##### DATA SHOWN
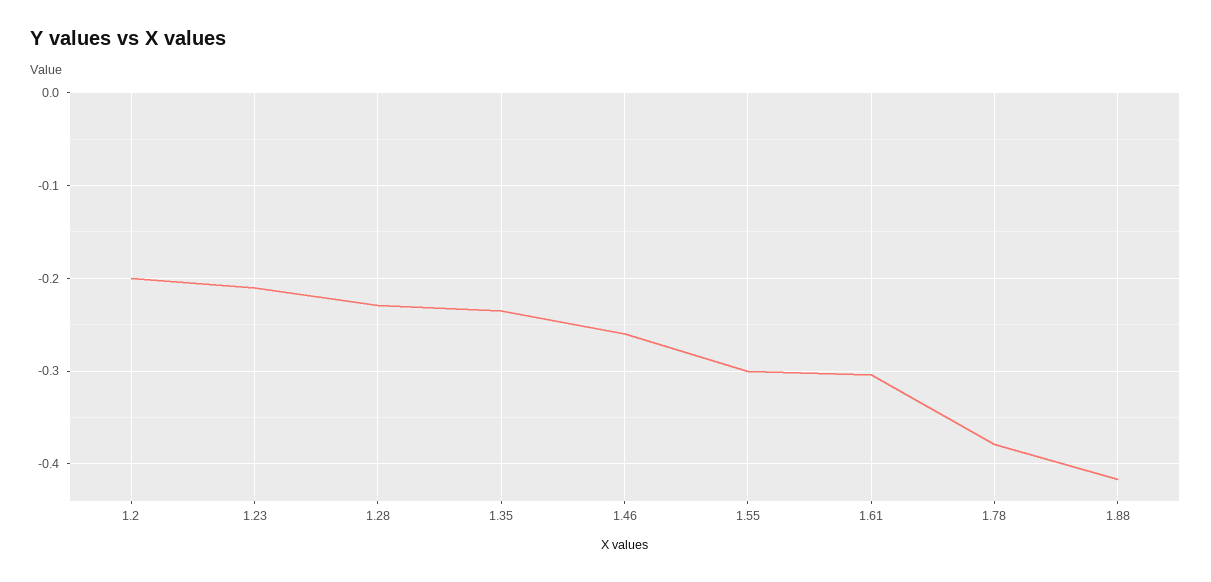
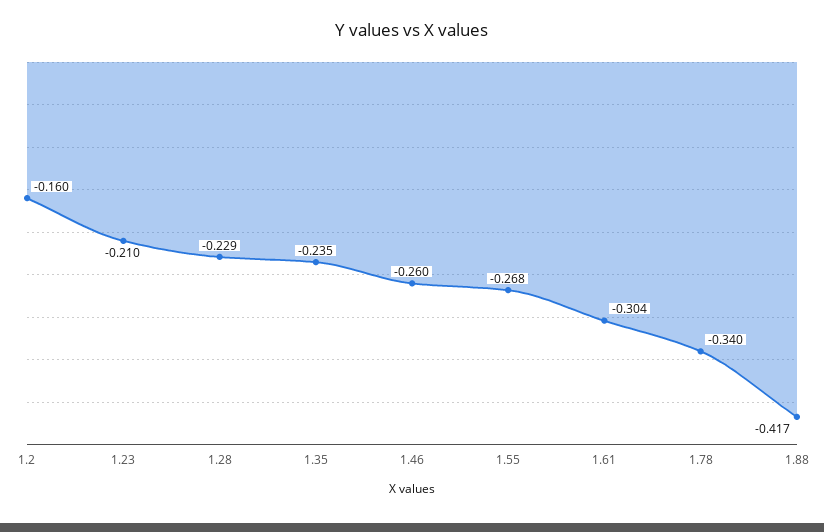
1.2: -0.2 -> -0.16
1.55: -0.3 -> -0.268
1.78: -0.38 -> -0.34

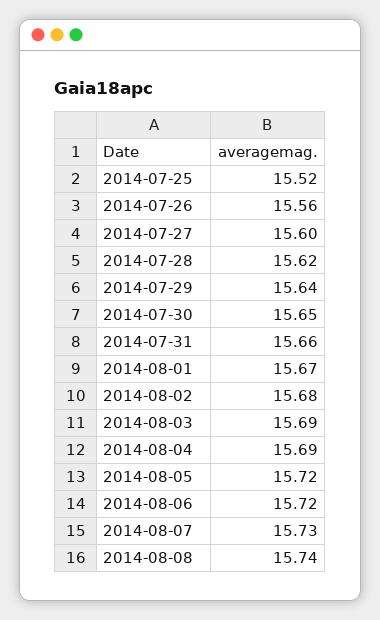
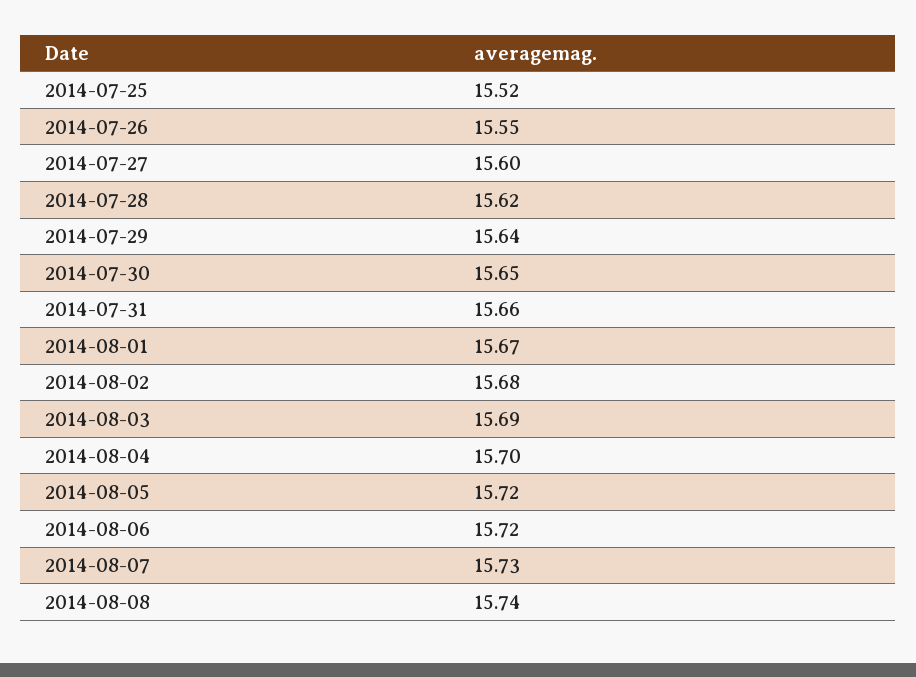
2014-07-26: 15.56 -> 15.55
2014-08-04: 15.69 -> 15.7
##########
> _TASK TO COMPLETE_
Please transcribe the entries exactly, omitting the images.

> _TASK ANSWER_
1.2: -0.2 -> -0.16
1.55: -0.3 -> -0.268
1.78: -0.38 -> -0.34

2014-07-26: 15.56 -> 15.55
2014-08-04: 15.69 -> 15.7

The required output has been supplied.